When the Met Office chose Cray to supply three large XC40 supercomputers, Cray’s CEO, Peter Ungaro, made a bold statement. He said, “You will be installing the largest operational systems in the world. There will be problems at scale that you won’t have anticipated. Partnership with Cray will allow you to access our deep expertise and solve these problems.” Recent ambitious upgrades to the Met Office’s forecasting codes have meant we have been able to test this claim.
Operational weather forecasting is unlike many other areas of science because it is critical that the computer models run to a strict time schedule. A forecast that takes too long to run isn’t available in time for customers to make decisions, and so is worthless. The Met Office’s global forecast model has just 1 hour in which to calculate the next week’s weather. In September 2017, the resolution of this model was improved hugely from 17km to 10km. This upgrade gave good improvements to many aspects of the forecast skill but required a huge increase in computational cost, which had to be achieved without increasing the time the model took to complete.
Initial runs of the upgraded model, on a lightly loaded XC40 system, suggested that we should be able to run the model in 55 minutes. Unfortunately, when this was then implemented in our pre-operational suite, on a busy system alongside all the other components of our suite of forecasts, we experienced significant variability in our runtimes. On this system some runs were taking up to 74 minutes. This was clearly unacceptable for an operational model, so we started to analyse the problem in greater depth. We discovered that while most model time-steps were taking just over 1 second, there were a significant number that took over 20 seconds. Moreover, by running the job with some other work stopped, we were able to deduce that this large forecast was being hit by congestion on the Aries interconnect that links the thousands of nodes in the supercomputer.
It was at this point that we got in contact with Cray; after all, who knows the performance characteristics of Aries any better than its designer? With our local Cray analyst and the Met Office sys-admins we found better ways to schedule this large job to maximise the interconnect performance and reduce the impact of other work. The Met Office HPC Optimisation Team also developed some code changes to reduce communications impact. Finally, a suggestion from Cray’s Aries guru, Duncan Roweth, led us to investigate different routing options for MPI traffic. The result of all this was a much more reliable runtime, of around 54 minutes, that allowed us to go live with the new model.

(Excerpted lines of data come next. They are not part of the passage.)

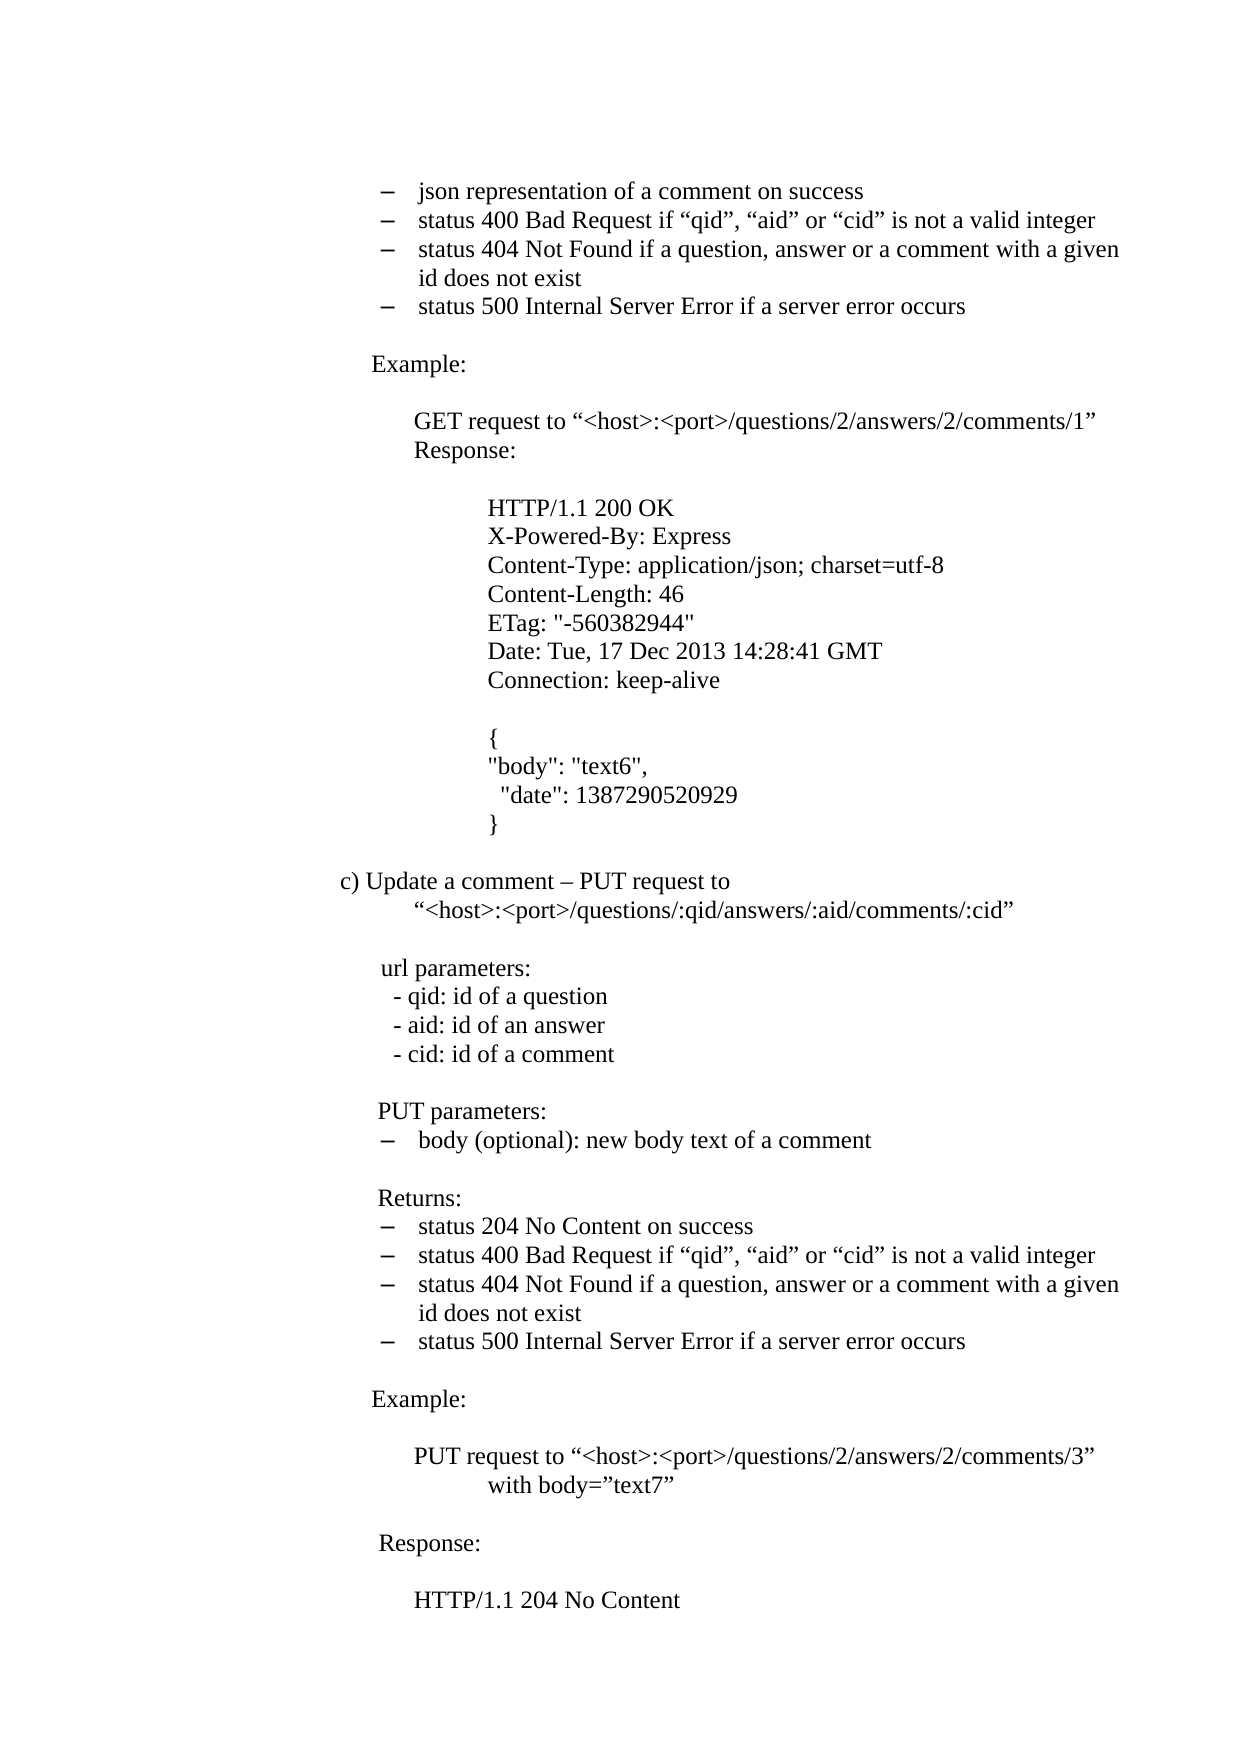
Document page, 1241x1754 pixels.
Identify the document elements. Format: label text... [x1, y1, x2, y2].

list status 500 Internal Server Error if a server error occurs [381, 291, 1122, 320]
list status 400 Bad Request if “qid”, “aid” or “cid” is not a valid integer [381, 1240, 1122, 1269]
list status 400 Bad Request if “qid”, “aid” or “cid” is not a valid integer [381, 205, 1122, 234]
list status 204 No Content on success [381, 1211, 1122, 1240]
list json representation of a comment on success [381, 176, 1122, 205]
text { [118, 723, 1122, 751]
text Response: [118, 435, 1122, 464]
list - qid: id of a question [343, 981, 1122, 1010]
text X-Powered-By: Express [118, 521, 1122, 550]
text c) Update a comment – PUT request to “<host>:<port>/questions/:qid/answers/:aid/comments/:cid” [118, 866, 1122, 924]
text "date": 1387290520929 [118, 780, 1122, 809]
text "body": "text6", [118, 751, 1122, 780]
text PUT parameters: [118, 1096, 1122, 1125]
list status 404 Not Found if a question, answer or a comment with a given id does not exist [381, 1269, 1122, 1326]
text Example: [118, 349, 1122, 378]
list - cid: id of a comment [343, 1039, 1122, 1068]
list body (optional): new body text of a comment [381, 1125, 1122, 1154]
text Content-Length: 46 [118, 579, 1122, 608]
text } [118, 809, 1122, 838]
list status 404 Not Found if a question, answer or a comment with a given id does not exist [381, 234, 1122, 291]
text Returns: [118, 1183, 1122, 1211]
text ETag: "-560382944" [118, 608, 1122, 636]
text Connection: keep-alive [118, 665, 1122, 694]
list url parameters: [343, 953, 1122, 981]
text Response: [118, 1528, 1122, 1556]
text Example: [118, 1384, 1122, 1413]
text PUT request to “<host>:<port>/questions/2/answers/2/comments/3” with body=”text7” [118, 1441, 1122, 1499]
list - aid: id of an answer [343, 1010, 1122, 1039]
text Date: Tue, 17 Dec 2013 14:28:41 GMT [118, 636, 1122, 665]
text Content-Type: application/json; charset=utf-8 [118, 550, 1122, 579]
text HTTP/1.1 204 No Content [118, 1585, 1122, 1614]
list status 500 Internal Server Error if a server error occurs [381, 1326, 1122, 1355]
text HTTP/1.1 200 OK [118, 493, 1122, 521]
text GET request to “<host>:<port>/questions/2/answers/2/comments/1” [118, 406, 1122, 435]
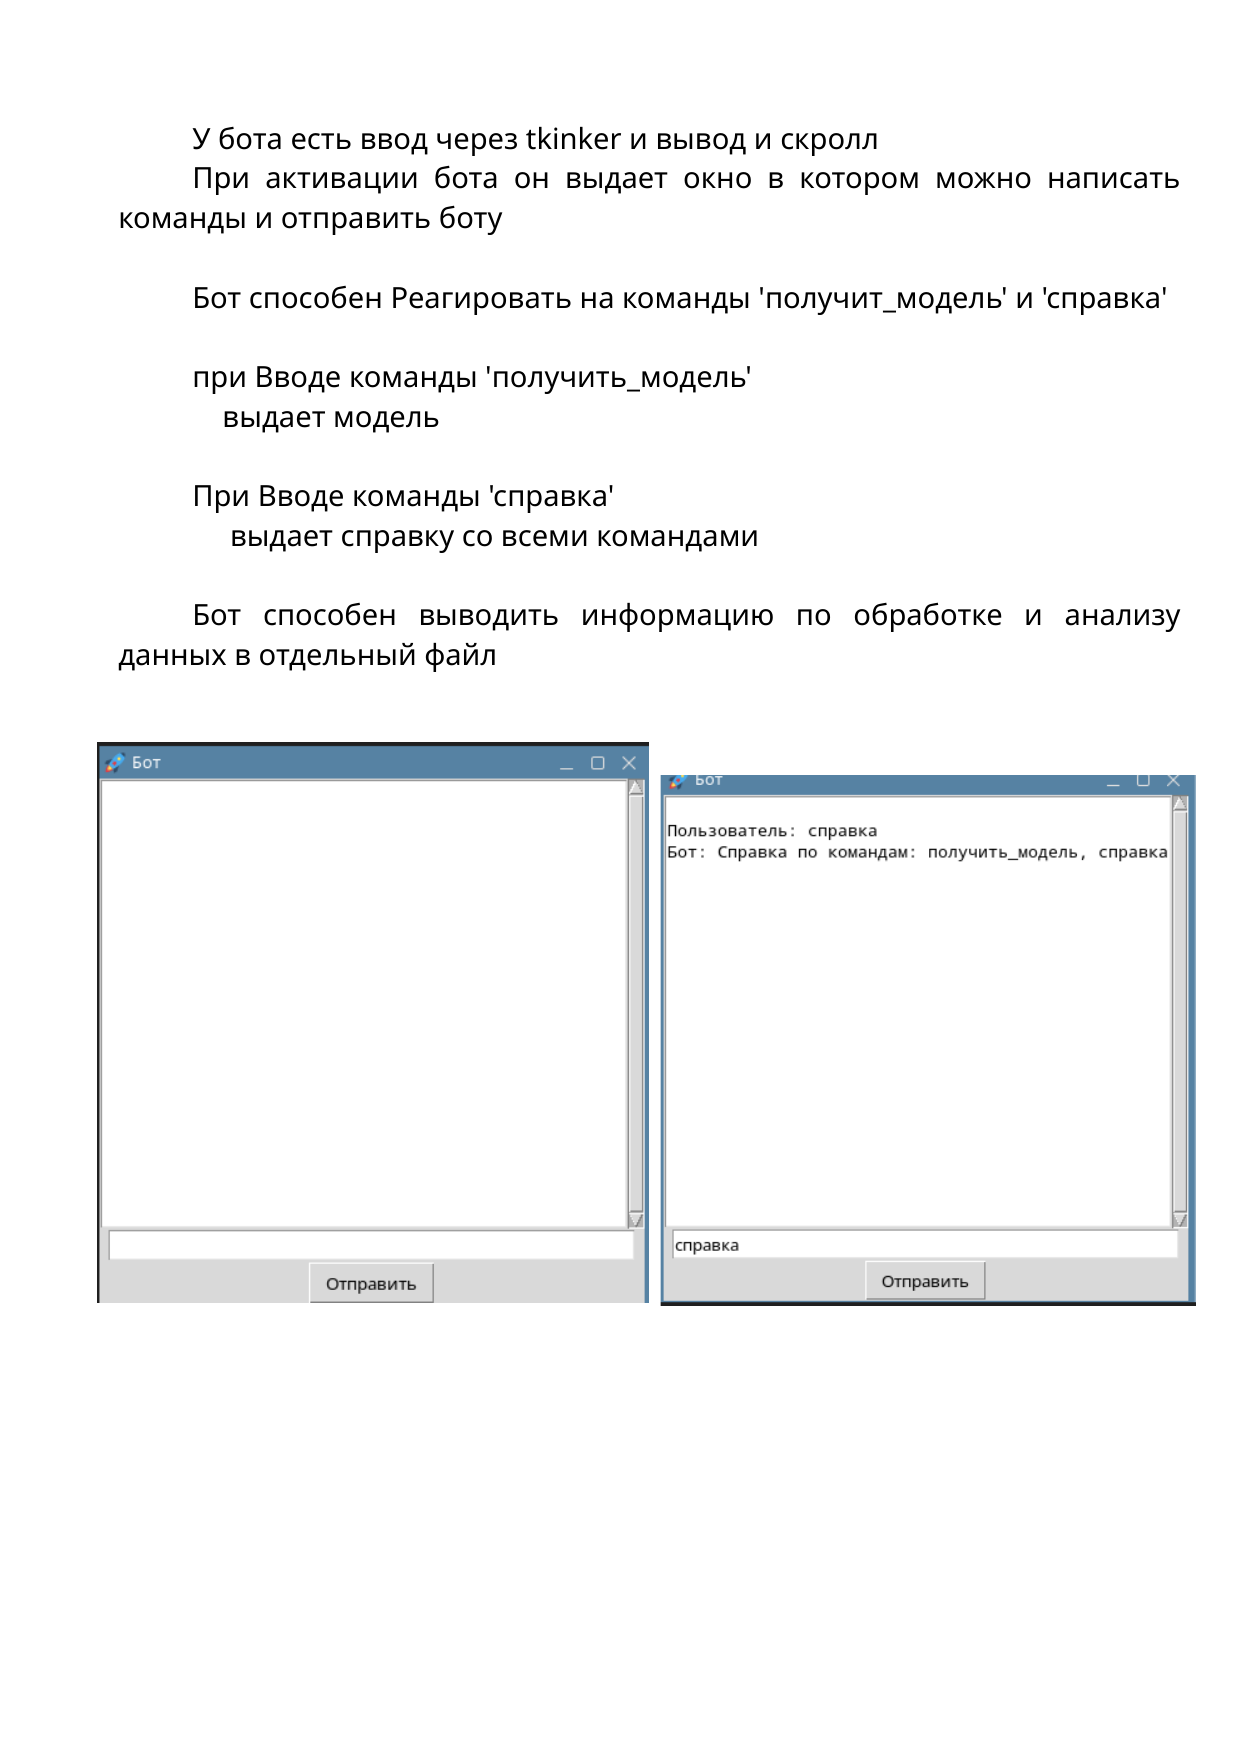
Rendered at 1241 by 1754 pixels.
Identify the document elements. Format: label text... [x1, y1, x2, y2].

This wasn’t the end of the effort, however. In the subsequent months, Duncan made further suggestions about how the same routing options could be applied to I/O traffic to reduce impact from other jobs. The Met Office HPC Optimisation team also created a raft of new code optimisations targeted at the high numbers of nodes we were now using. Put together, these have enabled us to reduce the number of nodes used for the forecast by 25% and improve the runtime to 47 minutes. Met Office scientists are already working out which of the potential forecast improvements they are working on can best make use of the space made!
None of this would have been possible if Cray had not been so responsive to our problems, and willing to work closely with us to solve them. With the Met Office and Cray working as true partners, more was achieved than could have been achieved by either party on their own, and the Met Office performance expectations were not just met, but substantially exceeded.